In the first phase, vaccines will be allocated proportionally to all participating countries to cover up to 20 per cent of their population in order to vaccinate ‘most of the at-risk groups’, said WHO director-general Tedros Adhanom Ghebreyesus. Photograph: iStock

 

The World Health Organisation has urged wealthier member states to join its Covid-19 vaccine facility by the end of the month, amid fears it may not raise enough money to fund the global inoculation programme.

The mechanism, known as Covax, aims to ensure the equitable global distribution of 2 billion doses of effective vaccines by the end of 2021, but the initiative has so far failed to build momentum.

Tedros Adhanom Ghebreyesus, WHO director-general, said on Tuesday that he had written to all member states calling on them to join Covax by August 31st.

Under the current plan, high-income countries pay to buy vaccines from the facility, while 92 so-called “funded” countries receive financial assistance.

Bruce Aylward, special adviser to Mr Tedros, said it was in countries’ interests to pool their resources in order to reduce risk, get the best possible prices and guarantee access to vaccines. “We’re not twisting people’s arms to join the facility,” he said.

Covax is led by the UN-backed vaccine alliance Gavi, the Coalition for Epidemic Preparedness Innovations (Cepi) and the WHO. According to the current vaccination plan, the distribution of doses will be split into two phases.

In the first phase, vaccines will be allocated proportionally to all participating countries to cover up to 20 per cent of their population in order to vaccinate “most of the at-risk groups”, Mr Tedros said.
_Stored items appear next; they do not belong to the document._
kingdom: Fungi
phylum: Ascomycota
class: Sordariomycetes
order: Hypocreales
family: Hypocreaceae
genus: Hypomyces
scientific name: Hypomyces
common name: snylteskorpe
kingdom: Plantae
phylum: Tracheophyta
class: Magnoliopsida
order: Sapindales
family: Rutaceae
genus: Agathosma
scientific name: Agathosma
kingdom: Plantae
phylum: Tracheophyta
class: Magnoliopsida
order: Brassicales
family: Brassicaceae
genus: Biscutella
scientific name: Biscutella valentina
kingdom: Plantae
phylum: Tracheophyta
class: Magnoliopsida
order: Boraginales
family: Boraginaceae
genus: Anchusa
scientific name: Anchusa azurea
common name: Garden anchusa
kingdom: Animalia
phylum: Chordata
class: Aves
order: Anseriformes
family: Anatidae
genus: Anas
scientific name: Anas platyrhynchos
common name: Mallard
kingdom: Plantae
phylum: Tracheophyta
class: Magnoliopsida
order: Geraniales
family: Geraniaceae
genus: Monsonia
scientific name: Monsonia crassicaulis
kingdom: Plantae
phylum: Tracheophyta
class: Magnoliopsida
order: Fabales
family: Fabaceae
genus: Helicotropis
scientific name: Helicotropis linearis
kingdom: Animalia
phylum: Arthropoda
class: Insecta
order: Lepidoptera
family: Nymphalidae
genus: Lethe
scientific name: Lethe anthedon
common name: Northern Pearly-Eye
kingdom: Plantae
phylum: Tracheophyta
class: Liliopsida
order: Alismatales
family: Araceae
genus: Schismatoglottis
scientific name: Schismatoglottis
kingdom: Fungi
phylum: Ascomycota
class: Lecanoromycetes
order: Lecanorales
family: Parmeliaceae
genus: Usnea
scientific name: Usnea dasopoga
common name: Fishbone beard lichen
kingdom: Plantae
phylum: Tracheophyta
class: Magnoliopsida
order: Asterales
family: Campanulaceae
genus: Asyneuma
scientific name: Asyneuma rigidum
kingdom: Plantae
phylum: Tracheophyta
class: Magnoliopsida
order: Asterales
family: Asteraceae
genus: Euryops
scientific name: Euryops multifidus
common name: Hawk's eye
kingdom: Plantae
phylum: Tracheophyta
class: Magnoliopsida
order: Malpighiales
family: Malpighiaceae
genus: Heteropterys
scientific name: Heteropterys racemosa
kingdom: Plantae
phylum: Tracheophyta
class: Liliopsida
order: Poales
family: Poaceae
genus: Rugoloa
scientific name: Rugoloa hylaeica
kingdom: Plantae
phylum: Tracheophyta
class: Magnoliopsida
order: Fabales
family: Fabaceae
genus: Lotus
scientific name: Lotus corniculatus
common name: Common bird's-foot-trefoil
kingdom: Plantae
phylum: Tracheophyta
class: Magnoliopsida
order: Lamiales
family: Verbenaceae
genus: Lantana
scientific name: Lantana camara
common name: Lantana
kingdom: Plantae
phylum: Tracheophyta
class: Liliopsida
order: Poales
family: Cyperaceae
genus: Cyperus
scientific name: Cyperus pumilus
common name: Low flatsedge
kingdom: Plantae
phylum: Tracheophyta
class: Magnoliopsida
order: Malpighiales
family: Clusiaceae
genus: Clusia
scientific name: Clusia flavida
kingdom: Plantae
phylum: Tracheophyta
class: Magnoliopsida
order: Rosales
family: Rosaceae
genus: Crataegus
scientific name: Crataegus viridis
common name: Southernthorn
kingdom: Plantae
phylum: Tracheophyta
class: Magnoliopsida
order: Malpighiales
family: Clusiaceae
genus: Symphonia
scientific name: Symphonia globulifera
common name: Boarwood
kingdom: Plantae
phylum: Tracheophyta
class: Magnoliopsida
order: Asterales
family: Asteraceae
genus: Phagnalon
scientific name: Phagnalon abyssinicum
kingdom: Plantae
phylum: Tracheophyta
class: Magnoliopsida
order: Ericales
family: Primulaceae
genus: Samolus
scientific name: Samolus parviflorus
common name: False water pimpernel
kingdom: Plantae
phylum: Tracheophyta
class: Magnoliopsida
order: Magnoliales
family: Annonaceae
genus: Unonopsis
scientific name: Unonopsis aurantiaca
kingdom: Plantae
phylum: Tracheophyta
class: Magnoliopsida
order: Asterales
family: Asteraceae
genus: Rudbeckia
The second phase of distribution will prioritise those countries at greater risk from the spread of Covid-19.

“We have learnt the hard way that the fastest way to end this pandemic and to reopen economies is to start by protecting the highest-risk populations everywhere, rather than the entire populations of just some countries,” Mr Tedros said.

Target

The WHO said in July that Gavi had raised close to $600 million (€502.8 million) from participating countries, as well as from the private sector, against an initial target of $2 billion (€1.67 billion).

“The deadline is fast approaching and we’re quite concerned that [Covax] might not plug the funding gap,” said Manuel Martin, a policy adviser at Médecins Sans Frontières.

Mr Martin said countries had been frustrated and “on edge” about being excluded from the decision-making process and felt the August deadline was too short given the available information about the facility, parts of which are still under discussion.

The WHO’s Dr Aylward said some elements of the agreements were indeed still under review, adding that the Covax team had been working through “the barriers to collaborating”, including “issues around price, issues around timing, issues around national expectations”.

“The key for us now is that this is another one of these windows of opportunity that we have to use extremely well,” he said. “We’ve got to get the highest-risk parts of the world vaccinated at the same time. You can only do that when you’ve got a global facility.”